Collection.sample#

classmethod Collection.sample(
num_rows: int | None = None,
*,
overrides: Sequence[Mapping[str, Any]] | None = None,
generator: Generator | None = None,
) Self[source]#

Create a random sample from the members of this collection.

Just like sampling for schemas, this method should only be used for testing. Contrary to sampling for schemas, the core difficulty when sampling related values data frames is that they must share primary keys and individual members may have a different number of rows. For this reason, overrides passed to this function must be “row-oriented” (or “sample-oriented”).

Parameters:
  • num_rows – The number of rows to sample for each member. If this is set to None, the number of rows is inferred from the length of the overrides.

  • overrides

    The overrides to set values in member schemas. The overrides must be provided as a list of samples. The structure of the samples must be as follows:

    {
        "<primary_key_1>": <value>,
        "<primary_key_2>": <value>,
        "<member_with_common_primary_key>": {
            "<column_1>": <value>,
            ...
        },
        "<member_with_superkey_of_primary_key>": [
            {
                "<column_1>": <value>,
                ...
            }
        ],
        ...
    }
    

    Any member/value can be left out and will be sampled automatically. Note that overrides for columns of members that are annotated with inline_for_sampling=True can be supplied on the top-level instead of in a nested dictionary.

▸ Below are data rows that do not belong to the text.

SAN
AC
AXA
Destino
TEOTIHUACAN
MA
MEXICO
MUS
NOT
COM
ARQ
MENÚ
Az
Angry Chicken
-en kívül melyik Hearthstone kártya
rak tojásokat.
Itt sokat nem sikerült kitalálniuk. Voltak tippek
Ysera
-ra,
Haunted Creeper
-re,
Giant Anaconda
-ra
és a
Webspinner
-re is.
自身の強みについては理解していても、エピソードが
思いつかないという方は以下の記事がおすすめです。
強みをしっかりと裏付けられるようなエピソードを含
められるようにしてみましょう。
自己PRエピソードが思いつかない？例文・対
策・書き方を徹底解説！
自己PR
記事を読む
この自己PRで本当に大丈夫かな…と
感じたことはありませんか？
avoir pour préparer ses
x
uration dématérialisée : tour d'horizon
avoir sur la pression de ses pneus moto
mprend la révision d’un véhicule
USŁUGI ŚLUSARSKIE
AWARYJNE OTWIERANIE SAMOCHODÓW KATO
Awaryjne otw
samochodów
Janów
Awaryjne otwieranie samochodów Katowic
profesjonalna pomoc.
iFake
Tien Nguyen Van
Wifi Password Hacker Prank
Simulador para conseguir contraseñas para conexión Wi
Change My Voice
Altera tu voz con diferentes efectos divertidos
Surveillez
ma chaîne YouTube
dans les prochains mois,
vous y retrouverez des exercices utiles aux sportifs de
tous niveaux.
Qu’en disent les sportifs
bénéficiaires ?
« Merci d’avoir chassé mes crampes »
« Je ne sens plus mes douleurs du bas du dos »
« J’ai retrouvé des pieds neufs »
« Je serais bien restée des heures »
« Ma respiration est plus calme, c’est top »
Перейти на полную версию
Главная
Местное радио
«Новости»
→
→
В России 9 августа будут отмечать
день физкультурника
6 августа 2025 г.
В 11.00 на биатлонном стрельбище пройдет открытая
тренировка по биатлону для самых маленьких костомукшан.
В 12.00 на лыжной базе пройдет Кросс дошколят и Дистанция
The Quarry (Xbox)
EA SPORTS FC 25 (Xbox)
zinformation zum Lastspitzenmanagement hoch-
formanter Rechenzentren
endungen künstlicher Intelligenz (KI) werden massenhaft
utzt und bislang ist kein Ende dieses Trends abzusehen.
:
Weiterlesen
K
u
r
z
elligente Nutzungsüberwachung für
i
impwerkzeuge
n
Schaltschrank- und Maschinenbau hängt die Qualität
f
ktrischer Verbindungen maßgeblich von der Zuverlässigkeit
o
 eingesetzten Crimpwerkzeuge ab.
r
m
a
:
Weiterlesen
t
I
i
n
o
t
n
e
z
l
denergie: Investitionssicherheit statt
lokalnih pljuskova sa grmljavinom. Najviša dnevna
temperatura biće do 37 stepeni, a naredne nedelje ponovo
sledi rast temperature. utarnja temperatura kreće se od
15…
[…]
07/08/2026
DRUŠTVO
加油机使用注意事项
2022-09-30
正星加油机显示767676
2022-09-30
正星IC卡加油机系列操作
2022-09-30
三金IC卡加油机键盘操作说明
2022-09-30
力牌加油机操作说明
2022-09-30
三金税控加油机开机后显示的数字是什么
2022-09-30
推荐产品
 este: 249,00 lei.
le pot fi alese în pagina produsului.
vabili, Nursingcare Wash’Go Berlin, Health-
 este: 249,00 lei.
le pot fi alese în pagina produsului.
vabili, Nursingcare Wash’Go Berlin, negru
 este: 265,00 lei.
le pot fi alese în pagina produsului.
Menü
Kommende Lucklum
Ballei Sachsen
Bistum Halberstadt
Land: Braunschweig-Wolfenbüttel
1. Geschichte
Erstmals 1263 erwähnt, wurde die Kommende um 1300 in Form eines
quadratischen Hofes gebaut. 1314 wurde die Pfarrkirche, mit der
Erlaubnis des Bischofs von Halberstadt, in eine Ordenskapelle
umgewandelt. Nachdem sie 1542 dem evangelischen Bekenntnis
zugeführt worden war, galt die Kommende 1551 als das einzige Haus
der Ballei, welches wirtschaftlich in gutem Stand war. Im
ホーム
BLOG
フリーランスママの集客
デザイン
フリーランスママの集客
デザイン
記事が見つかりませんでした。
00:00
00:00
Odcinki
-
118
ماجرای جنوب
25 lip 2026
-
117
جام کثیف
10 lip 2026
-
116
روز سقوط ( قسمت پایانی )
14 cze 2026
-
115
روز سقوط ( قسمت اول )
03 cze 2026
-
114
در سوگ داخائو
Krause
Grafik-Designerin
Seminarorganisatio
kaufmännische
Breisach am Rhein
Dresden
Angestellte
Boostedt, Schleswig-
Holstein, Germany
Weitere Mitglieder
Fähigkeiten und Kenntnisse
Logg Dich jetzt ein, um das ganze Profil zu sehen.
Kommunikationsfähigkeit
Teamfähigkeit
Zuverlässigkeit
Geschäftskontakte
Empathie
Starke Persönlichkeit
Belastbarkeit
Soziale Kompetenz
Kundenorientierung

  • generator – The (seeded) generator to use for sampling data. If None, a generator with random seed is automatically created.

Returns:

A collection where all members (including optional ones) have been sampled according to the input parameters.

Attention

In case the collection has members with a common primary key, the _preprocess_sample() method must return distinct primary key values for each sample. The default implementation does this on a best-effort basis but may cause primary key violations. Hence, it is recommended to override this method and ensure that all primary key columns are set.

Raises:
  • ValueError – If the _preprocess_sample() method does not return all common primary key columns for all samples.

  • ValidationError – If the sampled members violate any of the collection filters. If the collection does not have filters, this error is never raised. To prevent validation errors, overwrite the _preprocess_sample() method appropriately.